Primo mandato, 1862, difende l’Italia sconquassata e agricola sui mercati, come un Draghi fa comprare alla Banca Nazionale del Regno tutti i titoli di stato che il Tesoro stampa, pronto a fare «whatever it takes», senza Corti costituzionali tedesche di mezzo. Fa le ferrovie e privatizza. Poi, secondo mandato, 1864-1865, è il periodo della grande austerità con la famosa tassa sul macinato; sorta di über Tasi-Tares-Imu che fa molto arrabbiare il popolo in era pre-forconi, con conseguenti pieni poteri al generale Cadorna di infierire sulla piazza; poteri datigli dal premier effimero Luigi Federico Menabrea, della famiglia della birra hipster. Terzo mandato, 1869-1873, lotta all’evasione fiscale e nuove tasse. Risultati, eterna nomea di affamatore, e però nel 1876 spunta un pareggio di bilancio (ma Sella è già tornato a casa e ha fondato la sua banca di famiglia, e il Club alpini italiano, Cai, e nel frattempo, torinesemente, negli anni di governo, lettere al fratello Gaudenzio, a capo dell’impero della lana: che non si venda neanche un gomitolo allo Stato, per carità, non sia mai che si rischi un conflitto di interessi).
Costumi molto sabaudi, sempre. E forse anche troppo; giansenismi nella Langa. Dai diari di giovinezza: «Esperimento sulla mia costanza. Voglio levarmi appena svegliato, e studiare fino all’ora di ripetizione nei giorni di lavoro; quindi venire dopo la scuola di Plana eccetto che dovessi andare in Biblioteca a casa, e studiare fino all’ora di pranzo, quindi dormire fino alle 7 e mezzo e studiare dalle otto a mezzanotte, e questo nel giovedì e nel sabbato. Venerdì poi voglio studiare fino all’ora di colazione, quindi rimettermi alle undeci, e studiare fino all’ora di pranzo, quindi come al solita. Domenica studio fino all’ora di congregazione, studio fino all’ora di pranzo, dormo fino alle cinque e studio fino alle 12». Insomma certi masochismi e certe claustrofilie che devono essere un topos altoborghese locale, se il vicino di casa marchese Alfieri di Sostegno si faceva legare poco prima alla sua sedia col suo celebre «volli, sempre volli». Ma Sella fa anche di più, va a vivere anche nei boschi: prima di diventare ministro con un suo amico carissimo Felice Giordano, geologo, forse con scenari inediti alla Brokeback Mountain, partono per la Sassonia per studiare come si fabbrica il carbone e non contenti di ciò che vedono in miniere e fonderie, «costruirono una capanna nei boschi presso Kiefersbeek, nella regione dell’Harz», dove vissero per mesi «facendo la vita dei carbonai».

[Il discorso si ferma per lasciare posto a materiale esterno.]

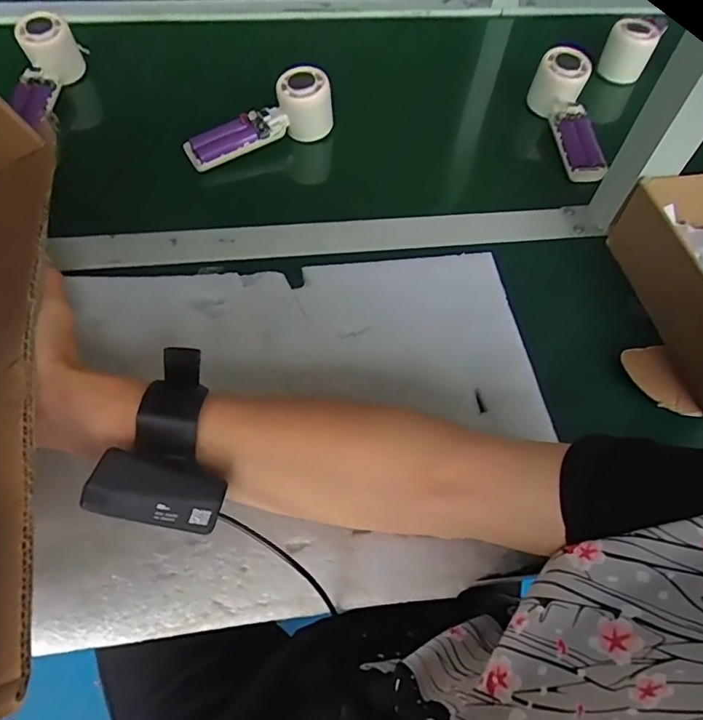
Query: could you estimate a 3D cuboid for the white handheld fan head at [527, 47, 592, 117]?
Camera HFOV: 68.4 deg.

Intanto però la vicenda selliana in tempi di riccometri e Tasi può essere anche utile per un tour a tema parsimonia perduta, gratuito, alle spalle della stazione Termini, (magari nel weekend di doppie beatificazioni papali, partendo dalla statuona-wc di Wojityla alla stazione) in quel quartiere Macao voluto dai piemontesi tirchi e un po’ massoni per le proprie nuove classi dirigenti che in realtà lo avrebbero amato pochissimo.
Tra una statua proprio di Quintino Sella, opera di uno scultore Ettore Ferrari specializzato in eroi risorgimentali (statua di Mamiani a Pesaro, Cattaneo a Milano, innumerevoli di Garibaldi) con quello stile da stazione, bronzo nero e facce scure; qui l’economista troneggia su un piedistallo su cui è seduta una Dea della Giustizia con tette di fuori appuntite e larga gonna stampata, tipo Fortuny, mentre un piccolo Genio della Finanza, glabro e metrosexual e in sovrappeso, regge un libro appunto con su scritto Finanze (e i due strampalati allegorici sembrano scappati dalla mostra sui Mostri mitologici latini e greci invece molto più eleganti e filologicamente corretti di là dalla stazione, a palazzo Massimo). Il monumento troneggia spiaggiato di fronte allo sgarrupato e balneare ministero dell’Economia di Via XX settembre, con le sue palme divorate dal punteruolo rosso, i sistemi antintrusione e anticarro, dove entrava invece Marco Milanese, l’amico del ministro forse poco sobrio Tremonti – con Ferrari Scaglietti; e molti condizionatori appesi alle facciate tipo cadaveri, o tipo quartieri spagnoli. Di fronte, un’agenzia di money transfer specializzata in trasferimenti “Romania, Albania, Repubblica Domenicana”, un negozio di detersivi, un’enoteca risorgimentale.
A via Sella, invece, che fa angolo, c’è un ristorante greco “Parosteo” con cartello “chiuso per lavori”, ed è subito metafora; e poi una banca araba di Emirati, con guardie del corpo e lussi e forse sceicchi finti come in American Hustle. Fuori luogo, coi culti selliani di sobrietà sabaude, anche la sede regionale della Banca d’Italia, detta “Palazzo di Vetro”, con facciata sempre decorata da mutande Giorgio Armani; bene invece la maestosa Cassa Depositi e Prestiti, anche questa invenzione di Quintino Sella, in via Cernaia, palazzone tipo Belgioioso, con atrio trutto-marmi e ciclo pittorico alle pareti però moderne, con pointillisme di vedute romane e quartieri anche nuovi tipo Eur e Casalpalocco, e la data, 1995. E poi, spingersi forse fino al Quirinale, inaugurato da un altro piemontese economista assai sobrio, Luigi Einaudi, che divideva nei banchetti di Stato famose mele e frutti con la consorte veronese donna Ida – nata contessa Pellegrini, e scelta pare proprio in base all’oculatezza, all’attenzione per luci accese e candele in sovrappiù (e nelle tenute Einaudi a Dogliani, i cartelli d’epoca: “Prima di aprire il rubinetto, chiudere il tappo. Lavarsi nell’acqua corrente è uno spreco inutile. Ci si lava altrettanto bene in poca come in molta acqua”).